** Opening Reading text block **

On a warning strike threatened by NARD, the minister said it is not necessary since the government was already engaged with the NMA, their umbrella body.
"On the demand for a 200 per cent salary increase, the NMA is the father of all doctors in Nigeria and they have about four or five affiliates of which the resident doctors is an association affiliated there.
"You have the Medical and Dental Consultants Association (MEDCAN), they are the consultants who are training these medical doctors to become specialists. You also have general medical practitioners association and you also have doctors working in the private sector.
"So, NMA is the father of all, including me. So, NMA is discussing with the Federal Ministry of Health, salaries income and wages commission and the Ministry of Labour and we know that NMA has accepted a salary increase between 25 and 30 per cent across board for their members.
"So, I don't know the logic by which people who are members of NMA are now coming up to say pay us 200 per cent increase. I don't understand it.
"I have called the NMA President to contact them because on the issue of remuneration negotiation, it's NMA that the government deals with. So, I have told the President of NMA to contact them and we will engage them. They should not go on any strike, it's not necessary", he said.
Meanwhile, the extraordinary FEC meeting has approved the Universal Implementation of the Employee Compensation Act (ECA) 2010 following a memorandum presented by his ministry.
According to the minister of labour and employment, the law is operated by the Nigeria Social Insurance Trust Fund (NSITF), adding that it is a replacement of the old Employee Compensation Act that was known as "Workmen Compensation".
According to him, the Council has approved it for universal implementation, "meaning that apart from the private sector, that is already implementing, the public sector, which is government; federal, state and local governments, have now to adopt this for the protection of their workers.

** Closing Reading text block **

● Your tasks
**1.** Answer the following from the news report.
(a) What salary increase has the NMA accepted for its members?
(b) Which body operates the Employee Compensation Act?
(c) By what name was the old Employee Compensation Act known?
**2.** Rewrite the paragraph of the news report that begins "So, NMA is the father of all" as a short bulleted list that keeps its main facts.
**3.** Carry on the news report about the doctors' strike threat and the Employee Compensation Act from the point where it stops.

** Opening Record set block **

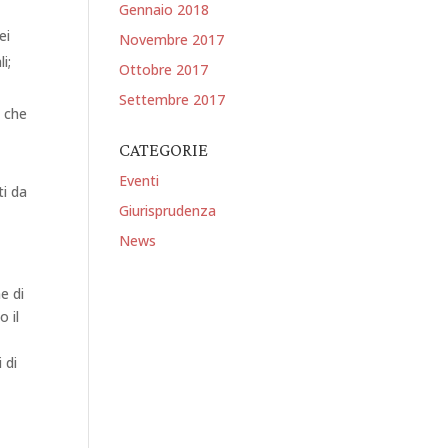
Gennaio 2018
ei
Novembre 2017
i;
Ottobre 2017
Settembre 2017
o che
CATEGORIE
Eventi
ti da
Giurisprudenza
News
e di
o il
 di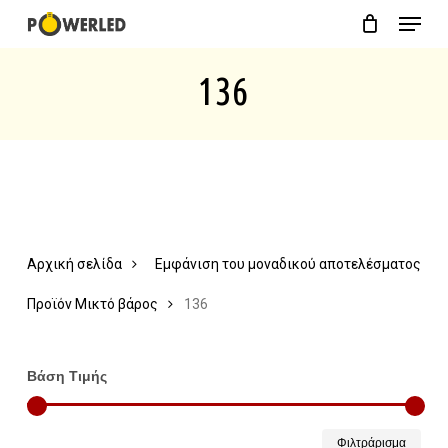
Menu
Skip
Close
Cart
to
Cart
136
main
content
Αρχική σελίδα
Εμφάνιση του μοναδικού αποτελέσματος
Προϊόν Μικτό βάρος
136
Βάση Τιμής
Ελάχ
Μέγ
Φιλτράρισμα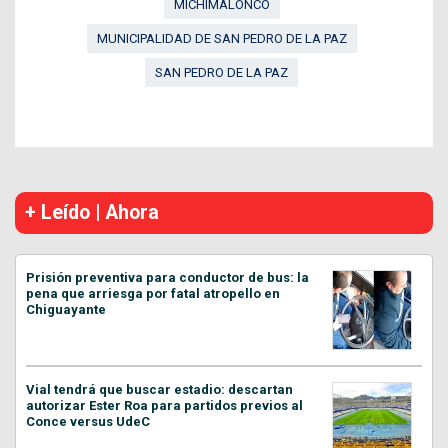
MICHIMALONCO
MUNICIPALIDAD DE SAN PEDRO DE LA PAZ
SAN PEDRO DE LA PAZ
+ Leído | Ahora
Prisión preventiva para conductor de bus: la
pena que arriesga por fatal atropello en
Chiguayante
Vial tendrá que buscar estadio: descartan
autorizar Ester Roa para partidos previos al
Conce versus UdeC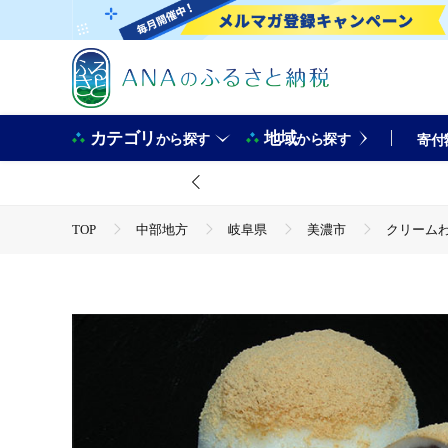
カテゴリ
地域
から探す
から探す
寄付
TOP
中部地方
岐阜県
美濃市
クリームわ
TOP
パン・菓子類
和菓子
大福
クリーム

** Closing Record set block **

● Results for each task
**1.**
(a) An increase of between 25 and 30 per cent across board.
(b) The Nigeria Social Insurance Trust Fund (NSITF).
(c) "Workmen Compensation".

**2.**
- The NMA is the father of all doctors, including the minister.
- The NMA is negotiating with the Federal Ministry of Health, the salaries, income and wages commission, and the Ministry of Labour.
- The NMA has accepted a salary increase of between 25 and 30 per cent across board for its members.

**3.**
"The Act provides that the worker who is injured or had an accident or contacted a disease or disabled or dead in the course of work, should be compensated, remunerated and even the family, pay something when the man is no longer there. It didn't make provision for some of the children to be schooled or educated, up to the age of 21.
"So today is a good day for the Nigerian workers because the decent work agenda that is contained in Convention102 of the ILO has a major branch on what they call workers' protection in the course of work.
"So, this is the law and Nigeria has today directed that all workers in the ministries,
departments and agencies of the federal government should be covered with a percentage contribution. It's an insurance premium, one percent of remuneration. You pay it and it insures your worker against these workplace accident injuries.
"That is what the council passed today and directed the minister of finance and the budget office of the federation to make provision for it in annual budget as social contributions. Under the subject of Social Contributions in our annual appropriation, as of today, you only have two items there; number one is Pension Contribution of employers. Second one is the Health Insurance Scheme by the employer," he said.